В Гусарском полку, по рассказу графа Васильева, было много любителей большой карточной игры и гомерических попоек с огнями, музыкой, женщинами и пляской. У Герздорфа, Бакаева и Ломоносова велась постоянная игра, проигрывались десятки тысяч, у других — тысячи бросались на кутежи. Лермонтов бывал везде и везде принимал участие, но сердце его не лежало ни к тому, ни к другому. Он приходил, ставил несколько карт, брал или давал, смеялся и уходил. О женщинах, приезжавших на кутежи из С.-Петербурга, он говаривал: «Бедные, их нужда к нам загоняет», или: «На что они нам? у нас так много достойных любви женщин». Из всех этих шальных удовольствий поэт более всего любил цыган. В то время цыгане в Петербурге только что появились. Их привез из Москвы знаменитый Илья Соколов, в хоре которого были первые по тогдашнему времени певицы: Любаша, Стеша, Груша и другие, увлекавшие не только молодежь, но и стариков на безумные с ними траты. Цыгане, по приезде из Москвы, первоначально поселились в Павловске, где они в одной из слободок занимали несколько домов, а затем уже, с течением времени, перебрались и в Петербург. Михаил Юрьевич частенько наезжал с товарищами к цыганам в Павловск, но и здесь, как во всем, его привлекал не кутеж, а их дикие разудалые песни, своеобразный быт, оригинальность типов и характеров, а главное, свобода, которую они воспевали в песнях и которой они были тогда единственными провозвестниками. Все это он наблюдал и изучал и возвращался домой почти всегда довольный проведенным у них временем.

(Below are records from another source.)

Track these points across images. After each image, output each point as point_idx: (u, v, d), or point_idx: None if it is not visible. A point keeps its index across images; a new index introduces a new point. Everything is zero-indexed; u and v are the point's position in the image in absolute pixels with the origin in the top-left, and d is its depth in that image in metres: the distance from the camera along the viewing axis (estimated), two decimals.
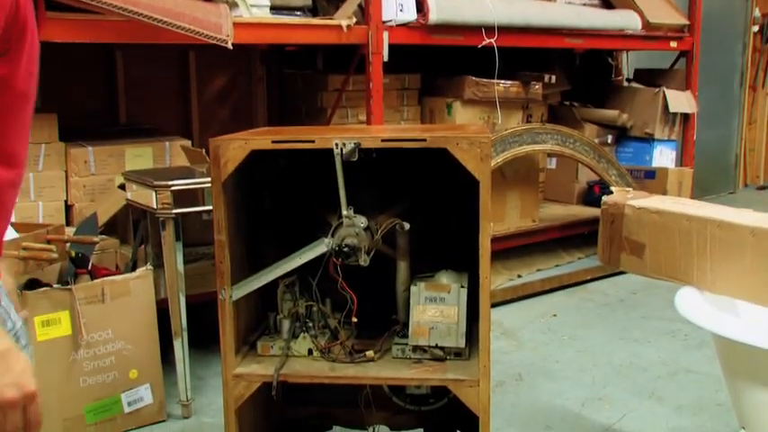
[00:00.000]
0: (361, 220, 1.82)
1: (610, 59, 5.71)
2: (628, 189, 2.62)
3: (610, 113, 5.22)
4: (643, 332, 3.67)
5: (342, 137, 1.74)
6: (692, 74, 5.31)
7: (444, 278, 1.96)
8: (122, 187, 3.12)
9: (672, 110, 5.18)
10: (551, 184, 5.26)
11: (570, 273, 4.44)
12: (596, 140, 4.88)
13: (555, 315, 3.94)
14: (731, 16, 7.11)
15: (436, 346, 1.88)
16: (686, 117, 5.35)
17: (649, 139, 5.25)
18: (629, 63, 5.90)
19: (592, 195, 5.04)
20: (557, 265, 4.56)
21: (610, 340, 3.56)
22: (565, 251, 4.73)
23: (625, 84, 5.68)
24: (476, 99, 4.35)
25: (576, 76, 5.45)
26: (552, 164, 5.23)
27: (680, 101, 5.23)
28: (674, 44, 5.15)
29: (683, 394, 2.96)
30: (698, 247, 2.08)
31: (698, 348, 3.42)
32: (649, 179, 4.96)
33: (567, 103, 5.27)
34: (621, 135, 5.35)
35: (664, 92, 5.17)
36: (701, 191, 6.09)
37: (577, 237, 4.73)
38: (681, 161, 5.42)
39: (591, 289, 4.40)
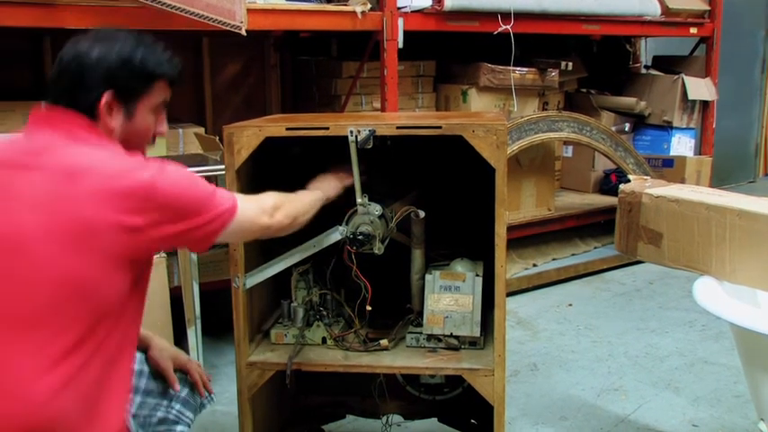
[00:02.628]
0: (376, 208, 1.82)
1: (627, 46, 5.65)
2: (645, 177, 2.60)
3: (627, 101, 5.18)
4: (660, 322, 3.65)
5: (356, 124, 1.74)
6: (711, 61, 5.25)
7: (459, 267, 1.96)
8: None
9: (691, 97, 5.13)
10: (567, 172, 5.23)
11: (586, 262, 4.42)
12: (613, 128, 4.84)
13: (570, 305, 3.92)
14: (753, 2, 7.01)
15: (451, 335, 1.88)
16: (705, 105, 5.29)
17: (667, 127, 5.20)
18: (647, 50, 5.84)
19: (608, 184, 5.01)
20: (573, 255, 4.54)
21: (626, 330, 3.55)
22: (581, 240, 4.71)
23: (643, 71, 5.62)
24: (491, 86, 4.32)
25: (593, 63, 5.40)
26: (568, 152, 5.20)
27: (699, 88, 5.18)
28: (693, 30, 5.09)
29: (700, 385, 2.95)
30: (717, 236, 2.06)
31: (716, 339, 3.40)
32: (667, 168, 4.92)
33: (584, 90, 5.23)
34: (639, 123, 5.31)
35: (683, 79, 5.12)
36: (719, 180, 6.04)
37: (594, 226, 4.70)
38: (700, 149, 5.37)
39: (607, 278, 4.38)
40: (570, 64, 4.70)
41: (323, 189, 1.77)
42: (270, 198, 1.56)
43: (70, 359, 1.26)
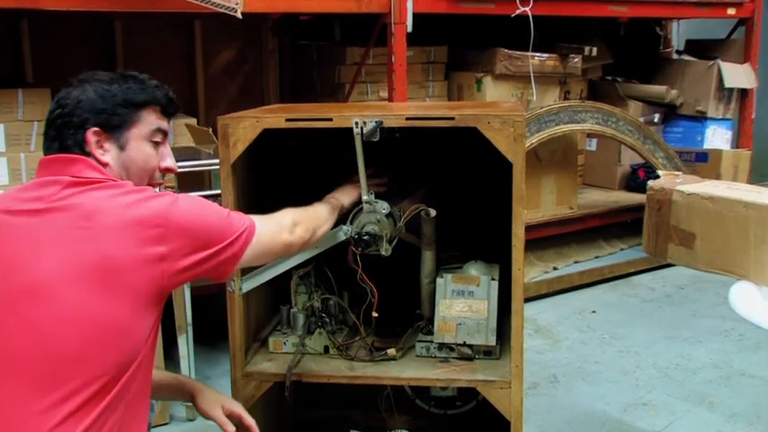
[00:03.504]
0: (383, 206, 1.82)
1: (658, 29, 5.64)
2: (676, 173, 2.60)
3: (657, 89, 5.17)
4: (692, 331, 3.64)
5: (362, 115, 1.75)
6: (751, 44, 5.22)
7: (473, 270, 1.96)
8: None
9: (727, 85, 5.11)
10: (591, 167, 5.23)
11: (611, 265, 4.41)
12: (641, 119, 4.84)
13: (594, 311, 3.92)
14: None
15: (464, 344, 1.89)
16: (744, 93, 5.27)
17: (701, 118, 5.19)
18: (679, 33, 5.83)
19: (636, 180, 5.01)
20: (596, 257, 4.54)
21: (655, 340, 3.54)
22: (605, 241, 4.71)
23: (675, 56, 5.61)
24: (508, 74, 4.32)
25: (619, 47, 5.39)
26: (592, 145, 5.19)
27: (737, 75, 5.16)
28: (731, 11, 5.07)
29: (737, 400, 2.94)
30: (756, 237, 2.06)
31: (754, 350, 3.39)
32: (701, 162, 4.91)
33: (610, 77, 5.23)
34: (670, 113, 5.30)
35: (719, 65, 5.10)
36: (759, 176, 6.01)
37: (619, 226, 4.70)
38: (737, 142, 5.35)
39: (634, 283, 4.37)
40: (594, 49, 4.70)
41: (337, 197, 1.82)
42: (287, 215, 1.62)
43: (91, 413, 1.29)
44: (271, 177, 2.10)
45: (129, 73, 1.53)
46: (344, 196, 1.84)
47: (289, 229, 1.59)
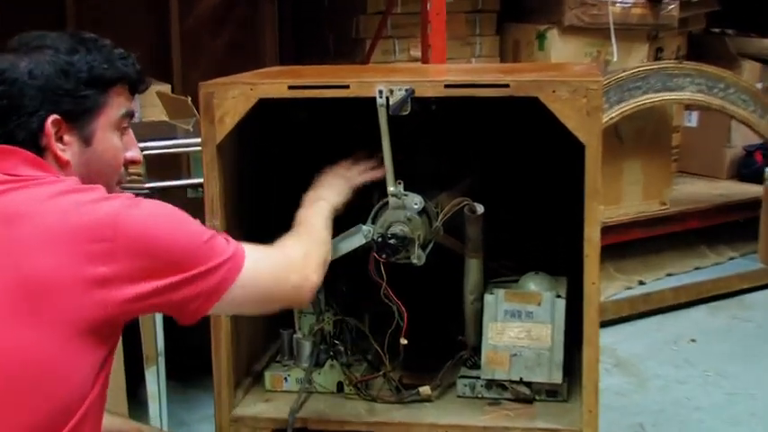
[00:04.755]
0: (415, 200, 1.81)
1: None
2: None
3: None
4: None
5: (388, 81, 1.74)
6: None
7: (533, 284, 1.95)
8: None
9: None
10: (690, 149, 5.20)
11: (717, 279, 4.37)
12: (759, 86, 4.79)
13: (693, 340, 3.90)
14: None
15: (520, 382, 1.88)
16: None
17: None
18: None
19: (750, 166, 4.98)
20: (696, 269, 4.52)
21: None
22: (709, 248, 4.67)
23: None
24: (580, 26, 4.32)
25: None
26: (692, 120, 5.16)
27: None
28: None
29: None
30: None
31: None
32: None
33: (717, 30, 5.18)
34: None
35: None
36: None
37: (729, 227, 4.66)
38: None
39: (747, 303, 4.34)
40: None
41: (326, 198, 1.78)
42: (294, 244, 1.59)
43: None
44: (269, 162, 2.10)
45: (87, 36, 1.49)
46: (333, 194, 1.79)
47: (299, 266, 1.55)
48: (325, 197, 1.77)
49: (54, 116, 1.41)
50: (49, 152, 1.41)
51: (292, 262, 1.55)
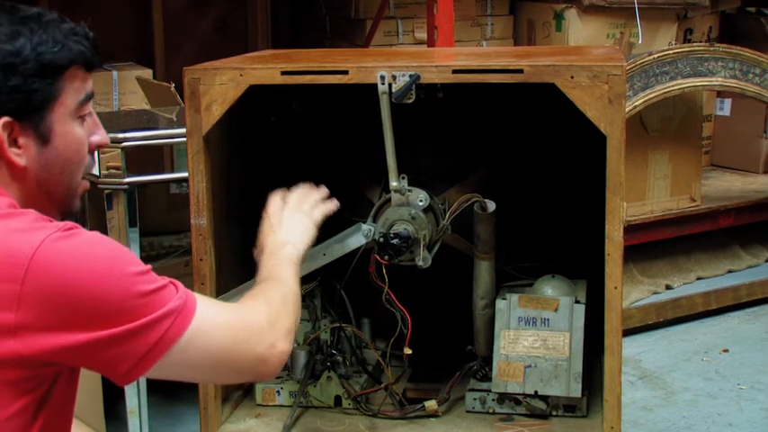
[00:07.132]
0: (420, 197, 1.80)
1: None
2: None
3: None
4: None
5: (390, 66, 1.73)
6: None
7: (549, 288, 1.93)
8: None
9: None
10: (723, 140, 5.15)
11: (753, 283, 4.31)
12: None
13: (726, 350, 3.85)
14: None
15: (536, 395, 1.86)
16: None
17: None
18: None
19: None
20: (730, 272, 4.45)
21: None
22: (744, 249, 4.61)
23: None
24: (602, 5, 4.30)
25: None
26: (725, 109, 5.12)
27: None
28: None
29: None
30: None
31: None
32: None
33: (752, 9, 5.14)
34: None
35: None
36: None
37: (765, 226, 4.59)
38: None
39: None
40: None
41: (293, 241, 1.63)
42: (261, 306, 1.42)
43: None
44: (260, 155, 2.09)
45: (28, 12, 1.33)
46: (297, 235, 1.65)
47: (267, 331, 1.37)
48: (292, 240, 1.63)
49: (3, 119, 1.27)
50: (1, 161, 1.29)
51: (258, 326, 1.37)
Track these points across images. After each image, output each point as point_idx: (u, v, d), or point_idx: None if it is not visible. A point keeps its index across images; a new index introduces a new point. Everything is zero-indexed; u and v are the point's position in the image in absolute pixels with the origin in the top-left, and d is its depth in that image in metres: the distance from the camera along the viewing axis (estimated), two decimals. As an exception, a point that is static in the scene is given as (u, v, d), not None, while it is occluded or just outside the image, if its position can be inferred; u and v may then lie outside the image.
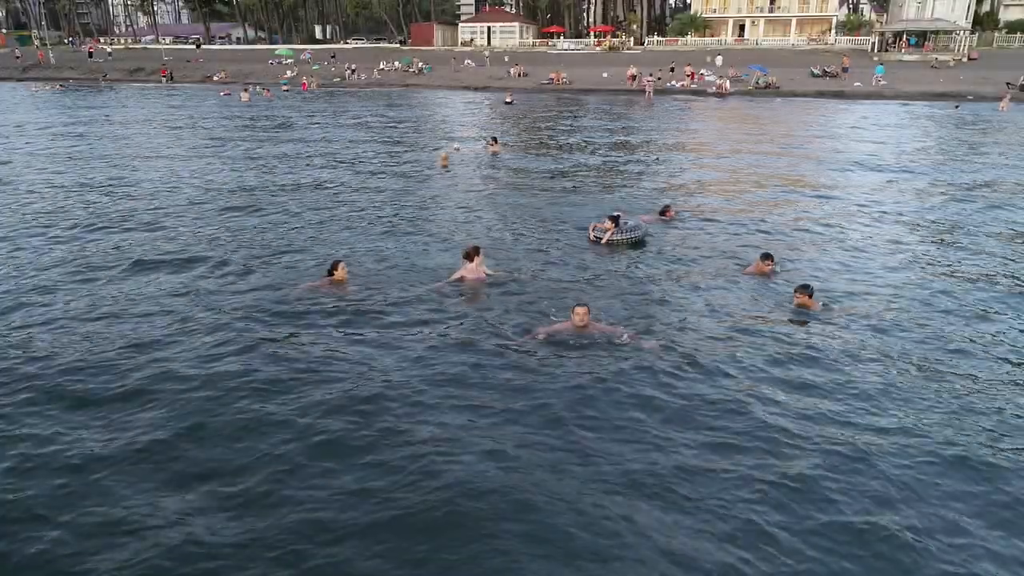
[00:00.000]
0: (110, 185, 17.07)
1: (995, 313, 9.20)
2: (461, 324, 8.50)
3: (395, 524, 5.06)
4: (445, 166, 19.45)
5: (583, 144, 25.07)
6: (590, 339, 7.88)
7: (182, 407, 6.58)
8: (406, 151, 23.28)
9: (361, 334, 8.21)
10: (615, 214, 12.30)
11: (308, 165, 20.15)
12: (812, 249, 12.09)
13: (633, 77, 49.66)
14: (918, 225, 13.87)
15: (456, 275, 9.86)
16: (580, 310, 7.85)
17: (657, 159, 22.10)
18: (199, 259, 11.14)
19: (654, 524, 5.07)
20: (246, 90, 44.45)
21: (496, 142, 22.31)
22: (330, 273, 9.66)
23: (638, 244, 11.99)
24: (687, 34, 67.62)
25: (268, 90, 47.19)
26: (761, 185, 17.79)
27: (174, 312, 8.88)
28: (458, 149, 22.38)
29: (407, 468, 5.66)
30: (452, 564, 4.72)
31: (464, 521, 5.07)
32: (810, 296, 9.01)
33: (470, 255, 9.89)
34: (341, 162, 20.74)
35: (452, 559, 4.76)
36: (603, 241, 11.88)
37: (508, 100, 40.79)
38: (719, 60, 54.26)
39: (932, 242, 12.67)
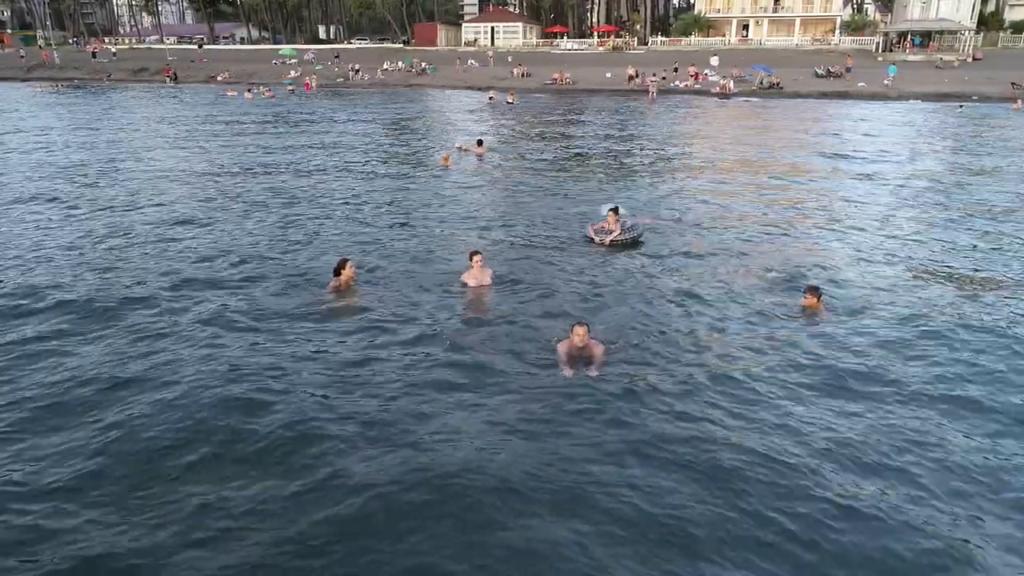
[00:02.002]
0: (113, 184, 17.12)
1: (1000, 316, 9.15)
2: (464, 335, 8.28)
3: (381, 527, 5.04)
4: (447, 166, 19.44)
5: (585, 144, 25.03)
6: (589, 359, 7.53)
7: (176, 408, 6.56)
8: (408, 151, 23.29)
9: (364, 339, 8.15)
10: (614, 207, 12.36)
11: (311, 165, 20.14)
12: (816, 251, 12.04)
13: (631, 77, 49.63)
14: (930, 226, 13.77)
15: (461, 277, 9.84)
16: (580, 330, 7.52)
17: (658, 159, 22.03)
18: (202, 260, 11.16)
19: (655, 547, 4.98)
20: (249, 90, 44.52)
21: (482, 144, 22.22)
22: (337, 272, 9.59)
23: (635, 243, 11.99)
24: (691, 34, 67.49)
25: (269, 89, 47.26)
26: (762, 185, 17.73)
27: (171, 314, 8.89)
28: (461, 148, 22.34)
29: (398, 477, 5.58)
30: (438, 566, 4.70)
31: (451, 529, 5.00)
32: (818, 299, 8.93)
33: (470, 257, 9.87)
34: (343, 161, 20.73)
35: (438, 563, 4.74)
36: (608, 242, 11.83)
37: (510, 100, 40.84)
38: (715, 60, 54.10)
39: (944, 244, 12.58)
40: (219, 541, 4.87)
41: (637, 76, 49.94)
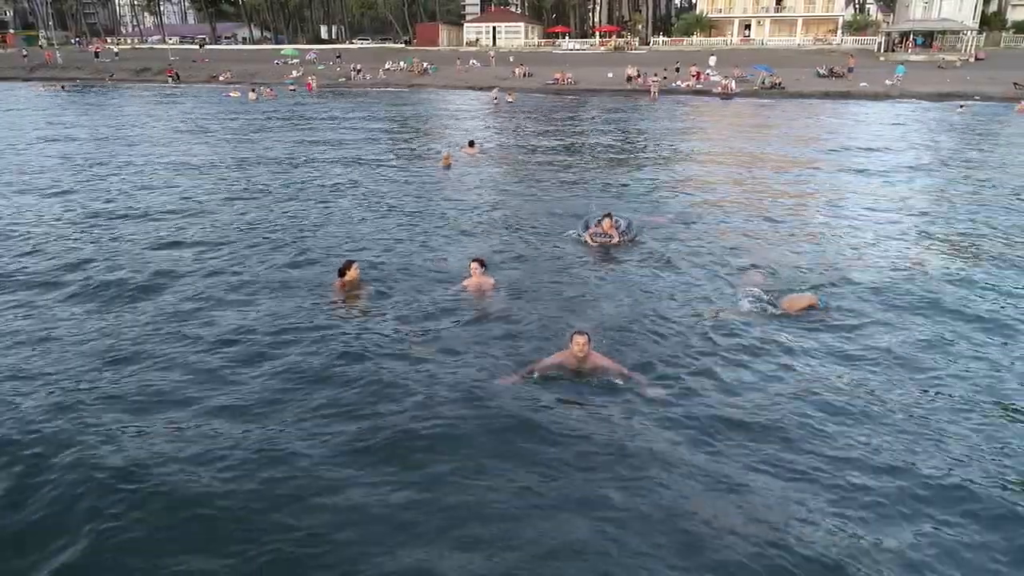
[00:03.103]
0: (118, 180, 17.15)
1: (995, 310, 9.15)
2: (464, 344, 8.01)
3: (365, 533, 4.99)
4: (448, 166, 19.45)
5: (586, 143, 25.04)
6: (589, 371, 7.09)
7: (177, 417, 6.50)
8: (410, 150, 23.30)
9: (362, 343, 8.04)
10: (608, 212, 12.25)
11: (313, 164, 20.16)
12: (814, 249, 12.02)
13: (630, 78, 49.54)
14: (930, 225, 13.72)
15: (462, 283, 9.71)
16: (580, 339, 6.93)
17: (659, 158, 22.01)
18: (204, 256, 11.22)
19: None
20: (253, 90, 44.59)
21: (473, 145, 22.23)
22: (342, 273, 9.50)
23: (632, 243, 11.91)
24: (692, 34, 67.49)
25: (271, 89, 47.36)
26: (764, 182, 17.71)
27: (174, 314, 8.89)
28: (462, 150, 22.34)
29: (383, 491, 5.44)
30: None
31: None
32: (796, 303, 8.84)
33: (470, 265, 9.76)
34: (346, 161, 20.74)
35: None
36: (614, 242, 11.76)
37: (509, 99, 41.52)
38: (712, 60, 54.19)
39: (945, 244, 12.57)
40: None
41: (638, 76, 49.93)
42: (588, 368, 7.09)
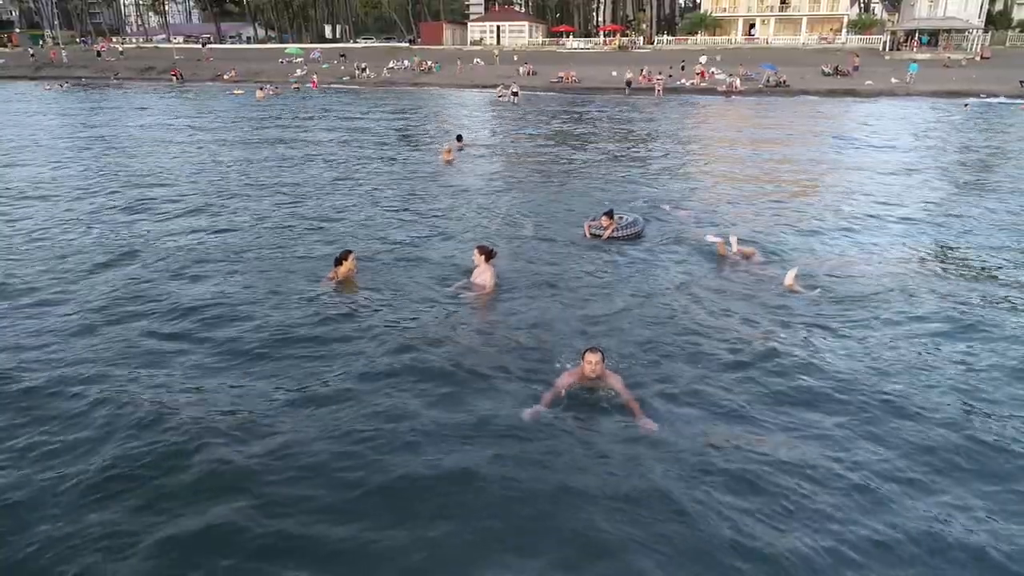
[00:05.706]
0: (127, 181, 17.20)
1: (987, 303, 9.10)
2: (464, 344, 7.68)
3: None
4: (449, 161, 19.45)
5: (588, 140, 25.02)
6: (602, 391, 6.51)
7: (175, 413, 6.31)
8: (411, 147, 23.31)
9: (352, 337, 7.85)
10: (609, 209, 12.12)
11: (315, 160, 20.15)
12: (809, 242, 11.96)
13: (629, 82, 49.40)
14: (932, 222, 13.70)
15: (467, 278, 9.51)
16: (592, 357, 6.38)
17: (661, 154, 21.96)
18: (202, 247, 11.23)
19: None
20: (261, 88, 44.75)
21: (461, 140, 22.25)
22: (338, 263, 9.34)
23: (636, 239, 11.81)
24: (697, 33, 67.44)
25: (276, 88, 47.52)
26: (766, 178, 17.67)
27: (174, 308, 8.84)
28: (460, 148, 22.34)
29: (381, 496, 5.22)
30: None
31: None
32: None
33: (474, 252, 9.57)
34: (347, 157, 20.73)
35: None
36: (604, 238, 11.70)
37: (514, 91, 41.80)
38: (703, 59, 54.36)
39: (945, 239, 12.54)
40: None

Д. А. Столыпин рассказывал мне, что он, будучи еще юнкером (в 1835 или 1836 году), приехал однажды к Лермонтову в Царское Село и с ним после обеда отправился к цыганам, где они и провели целый вечер. На вопрос его: какую песню он любит более всего? — Лермонтов ответил: «А вот послушай!» — и велел спеть. Начала песни, к сожалению, Дмитрий Аркадьевич припомнить не мог, он вспомнил только несколько слов ее: «А ты слышишь ли, милый друг, понимаешь ли...» — и еще: «Ах ты, злодей, злодей...» Вот эту песню он особенно любил и за мотив и за слова.
Граф Васильев жил в то время в Царском Селе на одной квартире с поручиком Гончаровым, родным братом Натальи Николаевны, супруги А. С. Пушкина. Через него он познакомился с поэтом и бывал у него впоследствии нередко. А. С. Пушкин, живший тогда тоже в Царском, близ Китайского домика, полюбил молодого гусара и частенько утром, когда он возвращался с ученья домой, зазывал к себе, шутил, смеялся, рассказывал или сам слушал рассказы о новостях дня. Однажды в жаркий летний день граф Васильев, зайдя к нему, застал его чуть не в прародительском костюме. «Ну, уж извините, — засмеялся поэт, пожимая ему руку, — жара стоит африканская, а у нас там, в Африке, ходят в таких костюмах».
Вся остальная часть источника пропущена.